[WORK TO COMPLETE]: A faithful copy without images is required: write out all the records exactly.

[MATERIALS PROVIDED]:
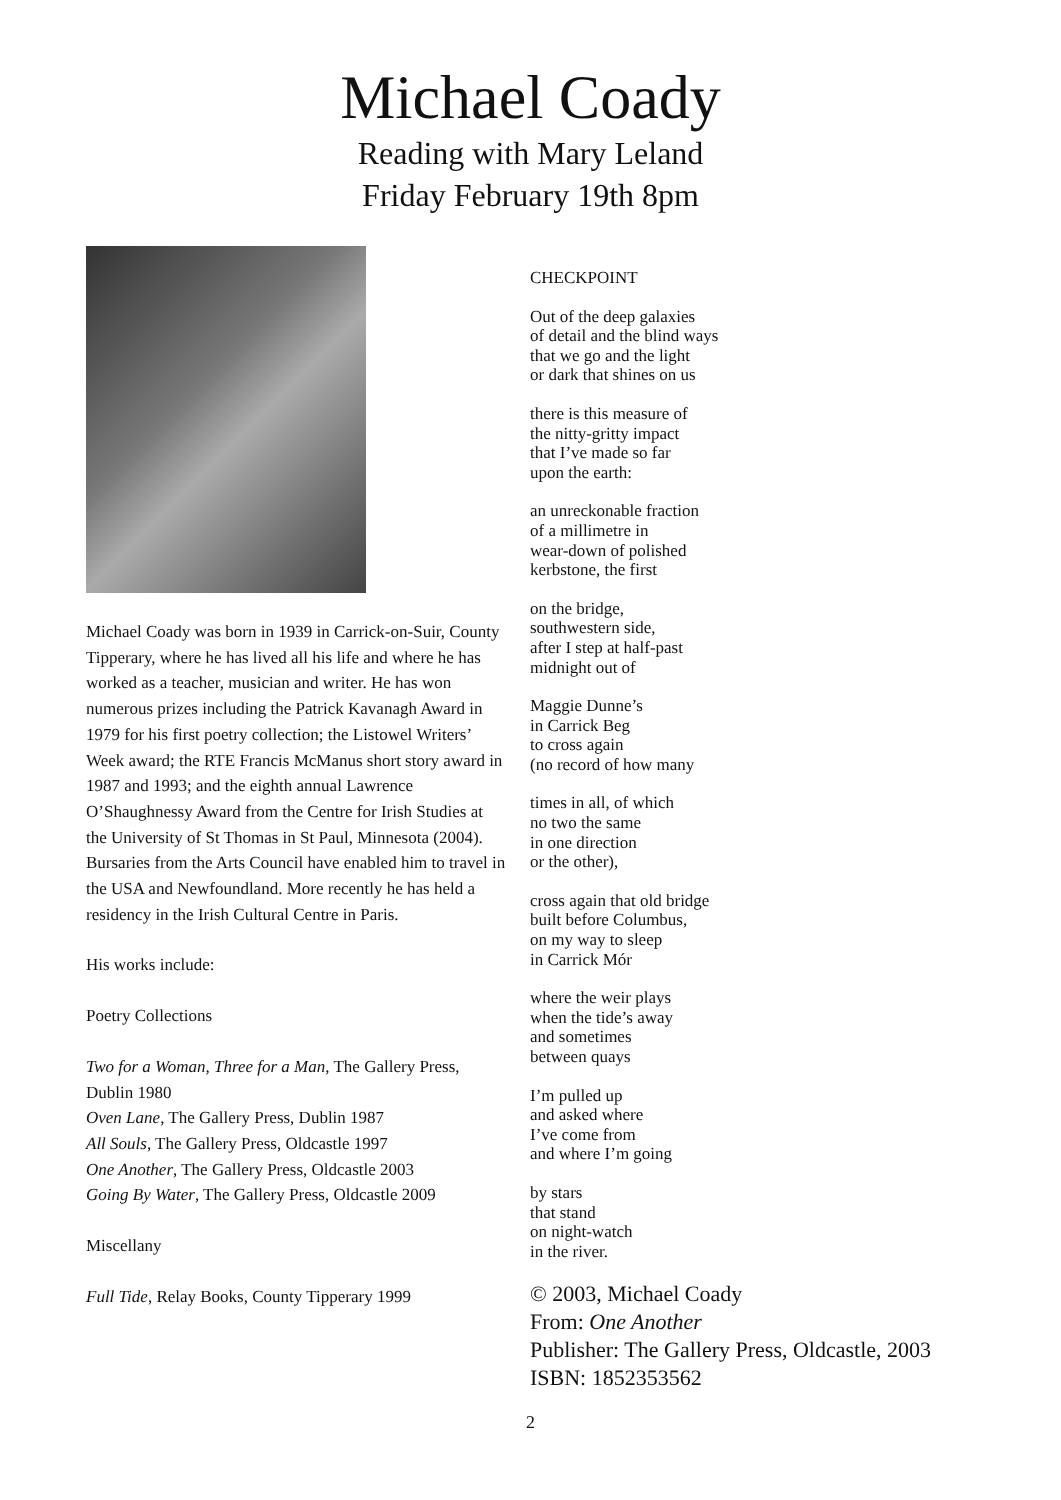Michael Coady
Reading with Mary Leland
Friday February 19th 8pm
Michael Coady was born in 1939 in Carrick-on-Suir, County Tipperary, where he has lived all his life and where he has worked as a teacher, musician and writer. He has won numerous prizes including the Patrick Kavanagh Award in 1979 for his first poetry collection; the Listowel Writers’ Week award; the RTE Francis McManus short story award in 1987 and 1993; and the eighth annual Lawrence O’Shaughnessy Award from the Centre for Irish Studies at the University of St Thomas in St Paul, Minnesota (2004). Bursaries from the Arts Council have enabled him to travel in the USA and Newfoundland. More recently he has held a residency in the Irish Cultural Centre in Paris.
His works include:
Poetry Collections
Two for a Woman, Three for a Man, The Gallery Press, Dublin 1980
Oven Lane, The Gallery Press, Dublin 1987
All Souls, The Gallery Press, Oldcastle 1997
One Another, The Gallery Press, Oldcastle 2003
Going By Water, The Gallery Press, Oldcastle 2009
Miscellany
Full Tide, Relay Books, County Tipperary 1999
CHECKPOINT
Out of the deep galaxies
of detail and the blind ways
that we go and the light
or dark that shines on us
there is this measure of
the nitty-gritty impact
that I’ve made so far
upon the earth:
an unreckonable fraction
of a millimetre in
wear-down of polished
kerbstone, the first
on the bridge,
southwestern side,
after I step at half-past
midnight out of
Maggie Dunne’s
in Carrick Beg
to cross again
(no record of how many
times in all, of which
no two the same
in one direction
or the other),
cross again that old bridge
built before Columbus,
on my way to sleep
in Carrick Mór
where the weir plays
when the tide’s away
and sometimes
between quays
I’m pulled up
and asked where
I’ve come from
and where I’m going
by stars
that stand
on night-watch
in the river.
© 2003, Michael Coady
From: One Another
Publisher: The Gallery Press, Oldcastle, 2003
ISBN: 1852353562
2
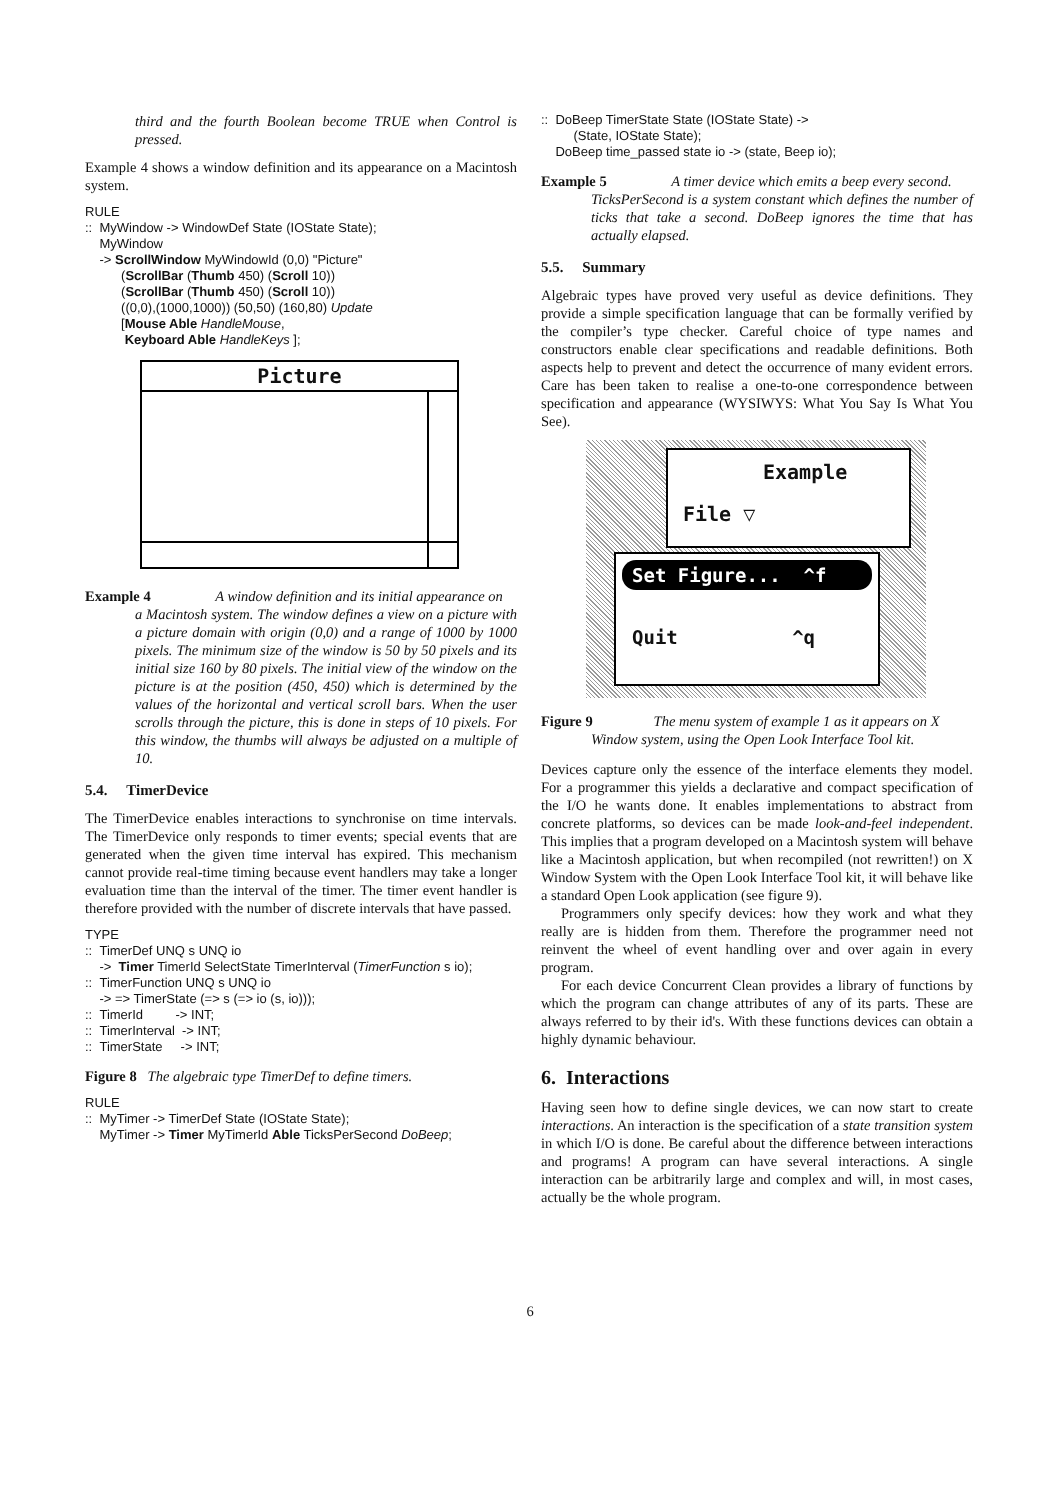third and the fourth Boolean become TRUE when Control is pressed.
Example 4 shows a window definition and its appearance on a Macintosh system.
RULE
:: MyWindow -> WindowDef State (IOState State);
MyWindow
-> ScrollWindow MyWindowId (0,0) "Picture"
(ScrollBar (Thumb 450) (Scroll 10))
(ScrollBar (Thumb 450) (Scroll 10))
((0,0),(1000,1000)) (50,50) (160,80) Update
[Mouse Able HandleMouse,
Keyboard Able HandleKeys ];
Picture
Example 4 A window definition and its initial appearance on
a Macintosh system. The window defines a view on a picture with a picture domain with origin (0,0) and a range of 1000 by 1000 pixels. The minimum size of the window is 50 by 50 pixels and its initial size 160 by 80 pixels. The initial view of the window on the picture is at the position (450, 450) which is determined by the values of the horizontal and vertical scroll bars. When the user scrolls through the picture, this is done in steps of 10 pixels. For this window, the thumbs will always be adjusted on a multiple of 10.
5.4. TimerDevice
The TimerDevice enables interactions to synchronise on time intervals. The TimerDevice only responds to timer events; special events that are generated when the given time interval has expired. This mechanism cannot provide real-time timing because event handlers may take a longer evaluation time than the interval of the timer. The timer event handler is therefore provided with the number of discrete intervals that have passed.
TYPE
:: TimerDef UNQ s UNQ io
-> Timer TimerId SelectState TimerInterval (TimerFunction s io);
:: TimerFunction UNQ s UNQ io
-> => TimerState (=> s (=> io (s, io)));
:: TimerId -> INT;
:: TimerInterval -> INT;
:: TimerState -> INT;
Figure 8 The algebraic type TimerDef to define timers.
RULE
:: MyTimer -> TimerDef State (IOState State);
MyTimer -> Timer MyTimerId Able TicksPerSecond DoBeep;
:: DoBeep TimerState State (IOState State) ->
(State, IOState State);
DoBeep time_passed state io -> (state, Beep io);
Example 5 A timer device which emits a beep every second.
TicksPerSecond is a system constant which defines the number of ticks that take a second. DoBeep ignores the time that has actually elapsed.
5.5. Summary
Algebraic types have proved very useful as device definitions. They provide a simple specification language that can be formally verified by the compiler’s type checker. Careful choice of type names and constructors enable clear specifications and readable definitions. Both aspects help to prevent and detect the occurrence of many evident errors. Care has been taken to realise a one-to-one correspondence between specification and appearance (WYSIWYS: What You Say Is What You See).
Example
File ▽
Set Figure... ^f
Quit ^q
Figure 9 The menu system of example 1 as it appears on X
Window system, using the Open Look Interface Tool kit.
Devices capture only the essence of the interface elements they model. For a programmer this yields a declarative and compact specification of the I/O he wants done. It enables implementations to abstract from concrete platforms, so devices can be made look-and-feel independent. This implies that a program developed on a Macintosh system will behave like a Macintosh application, but when recompiled (not rewritten!) on X Window System with the Open Look Interface Tool kit, it will behave like a standard Open Look application (see figure 9).
Programmers only specify devices: how they work and what they really are is hidden from them. Therefore the programmer need not reinvent the wheel of event handling over and over again in every program.
For each device Concurrent Clean provides a library of functions by which the program can change attributes of any of its parts. These are always referred to by their id's. With these functions devices can obtain a highly dynamic behaviour.
6. Interactions
Having seen how to define single devices, we can now start to create interactions. An interaction is the specification of a state transition system in which I/O is done. Be careful about the difference between interactions and programs! A program can have several interactions. A single interaction can be arbitrarily large and complex and will, in most cases, actually be the whole program.
6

[COMPLETED EXERCISE]:
Michael Coady
Reading with Mary Leland
Friday February 19th 8pm
Michael Coady was born in 1939 in Carrick-on-Suir, County Tipperary, where he has lived all his life and where he has worked as a teacher, musician and writer. He has won numerous prizes including the Patrick Kavanagh Award in 1979 for his first poetry collection; the Listowel Writers’ Week award; the RTE Francis McManus short story award in 1987 and 1993; and the eighth annual Lawrence O’Shaughnessy Award from the Centre for Irish Studies at the University of St Thomas in St Paul, Minnesota (2004). Bursaries from the Arts Council have enabled him to travel in the USA and Newfoundland. More recently he has held a residency in the Irish Cultural Centre in Paris.
His works include:
Poetry Collections
Two for a Woman, Three for a Man, The Gallery Press, Dublin 1980
Oven Lane, The Gallery Press, Dublin 1987
All Souls, The Gallery Press, Oldcastle 1997
One Another, The Gallery Press, Oldcastle 2003
Going By Water, The Gallery Press, Oldcastle 2009
Miscellany
Full Tide, Relay Books, County Tipperary 1999
CHECKPOINT
Out of the deep galaxies
of detail and the blind ways
that we go and the light
or dark that shines on us
there is this measure of
the nitty-gritty impact
that I’ve made so far
upon the earth:
an unreckonable fraction
of a millimetre in
wear-down of polished
kerbstone, the first
on the bridge,
southwestern side,
after I step at half-past
midnight out of
Maggie Dunne’s
in Carrick Beg
to cross again
(no record of how many
times in all, of which
no two the same
in one direction
or the other),
cross again that old bridge
built before Columbus,
on my way to sleep
in Carrick Mór
where the weir plays
when the tide’s away
and sometimes
between quays
I’m pulled up
and asked where
I’ve come from
and where I’m going
by stars
that stand
on night-watch
in the river.
© 2003, Michael Coady
From: One Another
Publisher: The Gallery Press, Oldcastle, 2003
ISBN: 1852353562
2
third and the fourth Boolean become TRUE when Control is pressed.
Example 4 shows a window definition and its appearance on a Macintosh system.
RULE
:: MyWindow -> WindowDef State (IOState State);
MyWindow
-> ScrollWindow MyWindowId (0,0) "Picture"
(ScrollBar (Thumb 450) (Scroll 10))
(ScrollBar (Thumb 450) (Scroll 10))
((0,0),(1000,1000)) (50,50) (160,80) Update
[Mouse Able HandleMouse,
Keyboard Able HandleKeys ];
Picture
Example 4 A window definition and its initial appearance on
a Macintosh system. The window defines a view on a picture with a picture domain with origin (0,0) and a range of 1000 by 1000 pixels. The minimum size of the window is 50 by 50 pixels and its initial size 160 by 80 pixels. The initial view of the window on the picture is at the position (450, 450) which is determined by the values of the horizontal and vertical scroll bars. When the user scrolls through the picture, this is done in steps of 10 pixels. For this window, the thumbs will always be adjusted on a multiple of 10.
5.4. TimerDevice
The TimerDevice enables interactions to synchronise on time intervals. The TimerDevice only responds to timer events; special events that are generated when the given time interval has expired. This mechanism cannot provide real-time timing because event handlers may take a longer evaluation time than the interval of the timer. The timer event handler is therefore provided with the number of discrete intervals that have passed.
TYPE
:: TimerDef UNQ s UNQ io
-> Timer TimerId SelectState TimerInterval (TimerFunction s io);
:: TimerFunction UNQ s UNQ io
-> => TimerState (=> s (=> io (s, io)));
:: TimerId -> INT;
:: TimerInterval -> INT;
:: TimerState -> INT;
Figure 8 The algebraic type TimerDef to define timers.
RULE
:: MyTimer -> TimerDef State (IOState State);
MyTimer -> Timer MyTimerId Able TicksPerSecond DoBeep;
:: DoBeep TimerState State (IOState State) ->
(State, IOState State);
DoBeep time_passed state io -> (state, Beep io);
Example 5 A timer device which emits a beep every second.
TicksPerSecond is a system constant which defines the number of ticks that take a second. DoBeep ignores the time that has actually elapsed.
5.5. Summary
Algebraic types have proved very useful as device definitions. They provide a simple specification language that can be formally verified by the compiler’s type checker. Careful choice of type names and constructors enable clear specifications and readable definitions. Both aspects help to prevent and detect the occurrence of many evident errors. Care has been taken to realise a one-to-one correspondence between specification and appearance (WYSIWYS: What You Say Is What You See).
Example
File ▽
Set Figure... ^f
Quit ^q
Figure 9 The menu system of example 1 as it appears on X
Window system, using the Open Look Interface Tool kit.
Devices capture only the essence of the interface elements they model. For a programmer this yields a declarative and compact specification of the I/O he wants done. It enables implementations to abstract from concrete platforms, so devices can be made look-and-feel independent. This implies that a program developed on a Macintosh system will behave like a Macintosh application, but when recompiled (not rewritten!) on X Window System with the Open Look Interface Tool kit, it will behave like a standard Open Look application (see figure 9).
Programmers only specify devices: how they work and what they really are is hidden from them. Therefore the programmer need not reinvent the wheel of event handling over and over again in every program.
For each device Concurrent Clean provides a library of functions by which the program can change attributes of any of its parts. These are always referred to by their id's. With these functions devices can obtain a highly dynamic behaviour.
6. Interactions
Having seen how to define single devices, we can now start to create interactions. An interaction is the specification of a state transition system in which I/O is done. Be careful about the difference between interactions and programs! A program can have several interactions. A single interaction can be arbitrarily large and complex and will, in most cases, actually be the whole program.
6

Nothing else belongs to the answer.